Adhering to the state's strict code has also been good for business, says Koch. "For years, I thought the best thing I could have done is start [FireFly] 15 minutes to the north, in Pennsylvania, where there's a lot less state regulation. I've come full circle. What we were required to do in Maryland—making things bullet-proof from a hygenic persective, having an inspector we knew was going to be there frequently, the focus on record-keeping—has positioned us to grow and manage relationships with big supermarkets that require good management practices. I'm happy I did it in Maryland now. Go figure."

The Wheel World

Some of Maryland's most popular cheesemakers may be closer than you think.

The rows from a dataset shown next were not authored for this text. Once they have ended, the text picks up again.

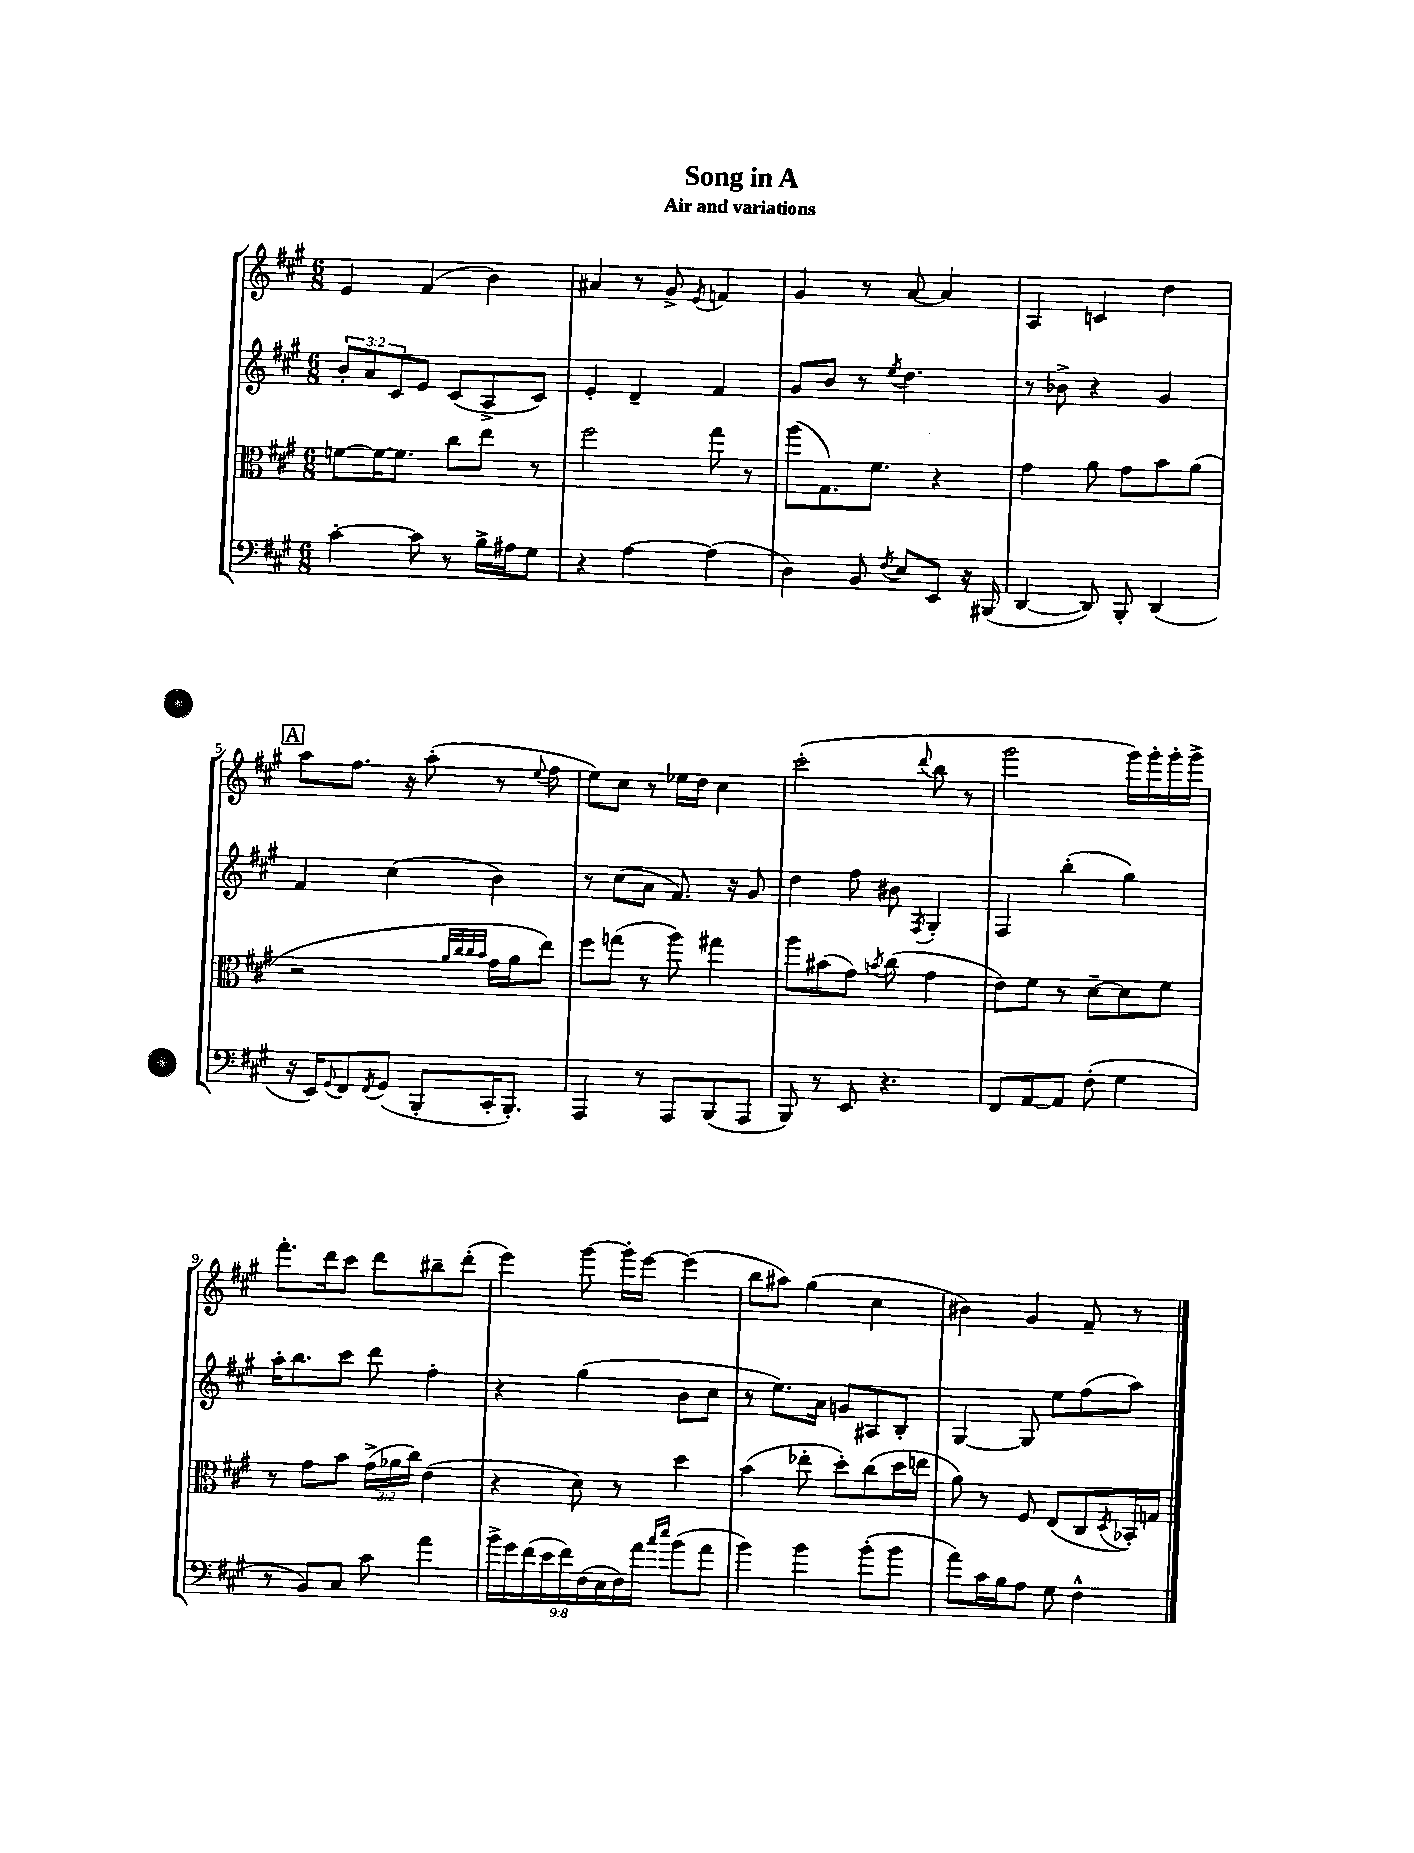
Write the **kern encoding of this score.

**kern	**kern	**kern	**kern
*staff4	*staff3	*staff2	*staff1
*clefF4	*clefC3	*clefG2	*clefG2
*k[f#c#g#]	*k[f#c#g#]	*k[f#c#g#]	*k[f#c#g#]
*M6/8	*M6/8	*M6/8	*M6/8
[4c#'	[8f	12b'	4e
.	.	12a	.
.	16f_	.	.
.	.	12c#	.
.	8.f]	.	.
8c#]	.	8e	(4f#
8r	8cc#	(8c#	.
16B^	8ee	8A^	4b)
16A#	.	.	.
8G#	8r	8c#)	.
=	=	=	=
4r	2ff#	4e'	4a#
[4A	.	4d~	8r
.	.	.	8g#^
.	.	.	8qe
(4A]	8gg#	4f#	4f
.	8r	.	.
=	=	=	=
4D)	(8aa	8g#	4g#
.	8.G#)	8b	.
8BB	.	8r	8r
.	8.f#	.	.
8qF#	.	8qee	.
8E	.	4.dd	[8a
8EE	4r	.	4a]
16r	.	.	.
(16BBB#	.	.	.
=	=	=	=
[4DD	4g#	8r	4A
.	.	8b-^	.
8DD])	8a	4r	4c
8BBB'	8g#	.	.
(4DD	8b	4g#	4dd
.	(8a	.	.
=	=	=	=
16r	2r	4f#	8aa
16EE)	.	.	.
8qqGG#	.	.	.
8FF#	.	.	8.ff#
8qFF#	.	.	.
(8GG#	.	(4cc#	.
.	.	.	16r
8BBB'	.	.	(8aa'
.	32qqa	.	.
.	32qqcc#	.	.
.	32qqcc#	.	.
.	32qqb	.	.
16CC#'	16g#	4b)	8r
8.BBB')	16a	.	.
.	.	.	8qqee
.	8ee)	.	8ff#
=	=	=	=
4AAA	8ff#	8r	8ee)
.	(8gg	(8cc#	8cc#
8r	8r	8a	8r
8AAA	8aa)	8.f#)	16ee-
.	.	.	16dd
(8BBB	4gg#	.	4cc#
.	.	16r	.
8AAA	.	8g#	.
=	=	=	=
8BBB)	8aa	4dd	(2ccc#'
8r	(8b#	.	.
8EE	8g#)	8ff#	.
.	8qb	.	.
4.r	(8cc#	8b#	.
.	.	8qF#	8qqddd
.	4g#	4G#'	8bb
.	.	.	8r
=	=	=	=
8FF#	8e)	4F#	2ggg#
[8AA	8f#	.	.
8AA]	8r	(4bb'	.
(8F#'	[8d~	.	.
4G#	8d]	4gg#)	16ggg#)
.	.	.	16ggg#'
.	8f#	.	16ggg#'
.	.	.	16ggg#^
=	=	=	=
8r	8r	16aa'	8.fff#'
.	.	8.bb	.
8BB)	8g#	.	.
.	.	.	16ddd
8C#	8b	8ccc#	8ccc#
8c#	(24g#^	8ddd	8ddd
.	24a-	.	.
.	24cc#)	.	.
4a	(4e	4ff#'	8bb#~
.	.	.	(8ddd'
=	=	=	=
18b^	4r	4r	4eee)
18g#	.	.	.
(18f#	.	.	.
18e	.	.	.
18f#)	.	.	.
.	8d)	(4gg#	[8ggg#
(18F#	.	.	.
18E	.	.	.
.	8r	.	16ggg#']
18F#)	.	.	.
.	.	.	[16eee
18a	.	.	.
16qqcc#	.	.	.
16qqee	.	.	.
(8b	4dd	8b	(4eee]
8a	.	8cc#	.
=	=	=	=
4b)	(4b	8r	8bb
.	.	8.ee)	8aa#)
4b	8ee-'	.	(4gg#
.	.	16a	.
.	8dd')	8g	.
(8b'	(8cc#	8A#	4cc#
8b	16dd	8B'	.
.	16ee	.	.
=	=	=	=
8a)	8a)	[4G#	4b#)
16c#	8r	.	.
16B	.	.	.
8A	8F#	8G#]	4g#
8G#	(8E	8ee	.
4F#^^	8C#	(8ff#	8f#~
.	8qD	.	.
.	16BB-')	8aa)	8r
.	16G	.	.
==	==	==	==
*-	*-	*-	*-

FireFly Farms Creamery and Market

107 South Main Street
Accident, MD 21520

Cheeses Made: Seven pasteurized goat's milk cheeses include Allegheny Chèvre, Bûche Noire, Merry Goat Round, Mountain Top Bleu, and Cabra La Mancha.

Where to Find Them: Atwater's Bakery, Eddie's of Roland Park, MOM's Organic Market, Whole Foods Market, Woodberry Kitchen.

P.A. Bowen Farmstead

15701 Doctor Bowen Road
Brandywine, MD 20613

Cheeses Made: Raw cow's milk cheeses include Prince George's Blue, Chesapeake cheddar, Dreamy Creamy, and Aged Jack.

Where to Find Them: P. A. Bowen Farmstead Store, Woodberry Kitchen.

Cherry Glen Goat Cheese co.

16120 Barnesville Road
Boyds, MD 20841

Cheeses Made: Pasteurized goat's milk cheeses include Cherry Glen Chèvre, ricotta, and five soft-ripened cheeses: Monocacy
Crottin, Silver, Ash, Chipotle, and Gold.

Where to Find Them: Atwater's Bakery, b bistro, Eddie's of Roland Park, Whole Foods Market, The Wine Source.

Broom's Bloom Dairy

1700 South Fountain Green Road
Bel Air, MD 21015

Cheeses Made: Cow's milk cheeses include a Colby and various cheddars including smoked, Chesapeake, garlic-chive, and Italian.

Where to Find Them: Bel Air Farmers' Market, 32nd Street Market.